The issue is, I also use my Windows PC regularly as well. I’m better at programming on a desktop because I make fewer typing errors, I navigate the web more quickly having a mouse – the point is, I use the PC for school work too.
So what does one do when they write up half their work on a laptop, and half on a desktop, yet can’t ever remember to “sync” folders with the usb drive? One downloads Allway Sync, and lets the software do everything.
The beauty of Allway Sync is that it’s versatile; it can sync with all of the following:
- Windows folders (USB HD, CD/DVD, any device with a drive letter).
- Removable drives (USB, Extendable HD, media players, digital cameras).
- Network folder (shared folder on the network).
- FTP server.
- Amazon S3 (Amazon Simple Storage Service).
- OffsiteBox.com (Secure online data storage website).
- MS Activesync folder (Folder on a portable device such as a PDA).
As you can see, virtually anything you want can be synchronized with Allway Sync – maybe even things that aren’t explicitly stated that simply take a little ingenuity to create a solution for. The point is, whether you want to sync pictures automatically off of a camera, mirror a USB drive, or backup an FTP server automatically, Allway Sync could be an excellent free solution for you.

_ _ _ _ _ _ _

▸ Required tasks:
• a. From the Allway Sync post, reproduce the passage between "The beauty of" and "on the network).", inclusive.
• b. Name every kind of location the Allway Sync post says the software can synchronize with.
• c. According to the Allway Sync post, why does the writer turn to Allway Sync?

▸ Dataset extract:

_ _ _ _ _ _ _

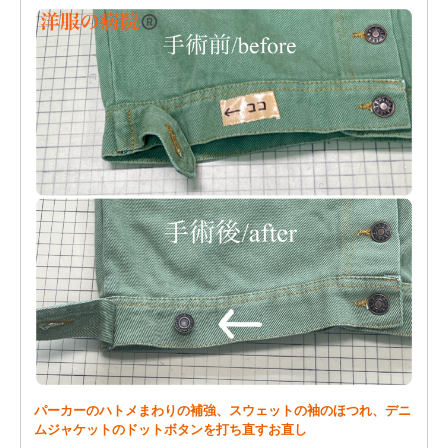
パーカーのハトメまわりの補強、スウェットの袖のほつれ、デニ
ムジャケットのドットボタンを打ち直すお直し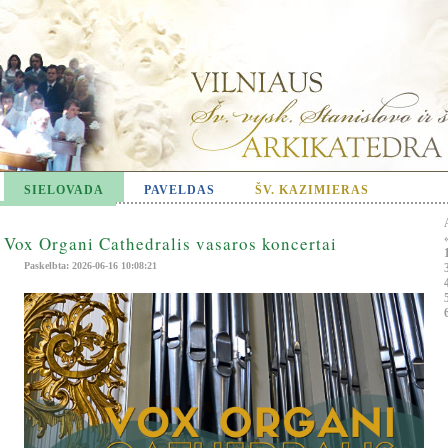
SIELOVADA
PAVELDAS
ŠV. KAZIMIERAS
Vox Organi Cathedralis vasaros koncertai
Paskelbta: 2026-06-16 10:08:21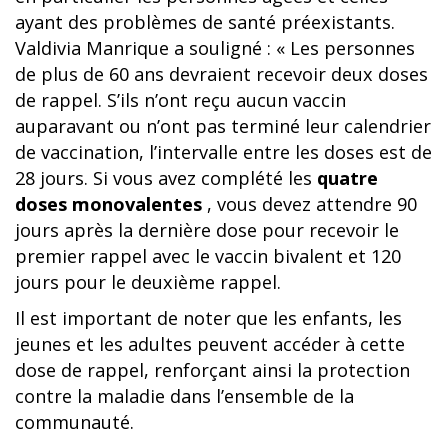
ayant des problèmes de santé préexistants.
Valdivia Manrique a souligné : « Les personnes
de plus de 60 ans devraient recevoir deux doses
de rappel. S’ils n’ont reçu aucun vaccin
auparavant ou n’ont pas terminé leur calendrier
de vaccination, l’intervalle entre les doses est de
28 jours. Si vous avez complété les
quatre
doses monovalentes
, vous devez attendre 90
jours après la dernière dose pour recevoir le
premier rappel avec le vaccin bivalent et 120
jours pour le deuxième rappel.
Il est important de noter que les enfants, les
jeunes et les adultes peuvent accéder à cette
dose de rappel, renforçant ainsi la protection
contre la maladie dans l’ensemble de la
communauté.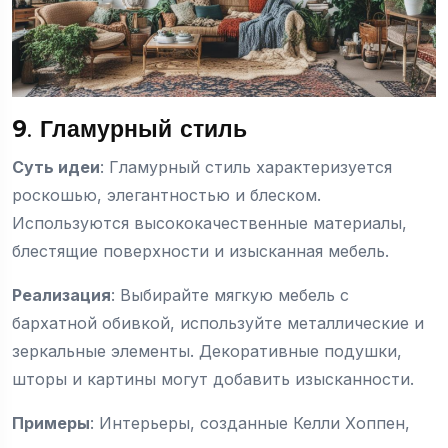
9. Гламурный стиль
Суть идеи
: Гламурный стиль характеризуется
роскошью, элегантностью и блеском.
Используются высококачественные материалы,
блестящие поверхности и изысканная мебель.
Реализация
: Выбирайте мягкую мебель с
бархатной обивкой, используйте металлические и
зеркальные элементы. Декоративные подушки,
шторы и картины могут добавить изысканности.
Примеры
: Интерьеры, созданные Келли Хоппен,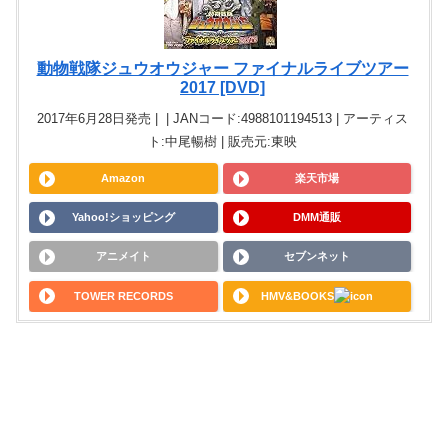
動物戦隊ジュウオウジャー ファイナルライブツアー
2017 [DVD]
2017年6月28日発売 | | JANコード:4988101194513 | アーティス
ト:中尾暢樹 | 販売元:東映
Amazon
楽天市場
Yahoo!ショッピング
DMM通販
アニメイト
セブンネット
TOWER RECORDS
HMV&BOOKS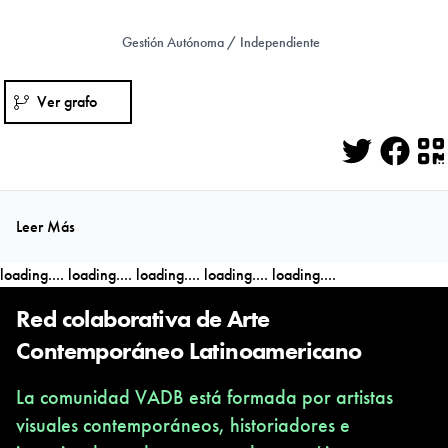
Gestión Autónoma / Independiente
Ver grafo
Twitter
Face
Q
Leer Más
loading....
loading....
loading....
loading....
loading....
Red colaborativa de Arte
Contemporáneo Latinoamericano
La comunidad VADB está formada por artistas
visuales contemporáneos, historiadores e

_ _ _ _ _ _ _

▸ Responses by task:
• a.
The beauty of Allway Sync is that it’s versatile; it can sync with all of the following:
- Windows folders (USB HD, CD/DVD, any device with a drive letter).
- Removable drives (USB, Extendable HD, media players, digital cameras).
- Network folder (shared folder on the network).

• b.
- Windows folders
- Removable drives
- Network folder
- FTP server
- Amazon S3
- OffsiteBox.com
- MS Activesync folder

• c. The writer does half of their work on a laptop and half on a desktop but can never remember to sync folders with the USB drive. Allway Sync lets the software handle the syncing.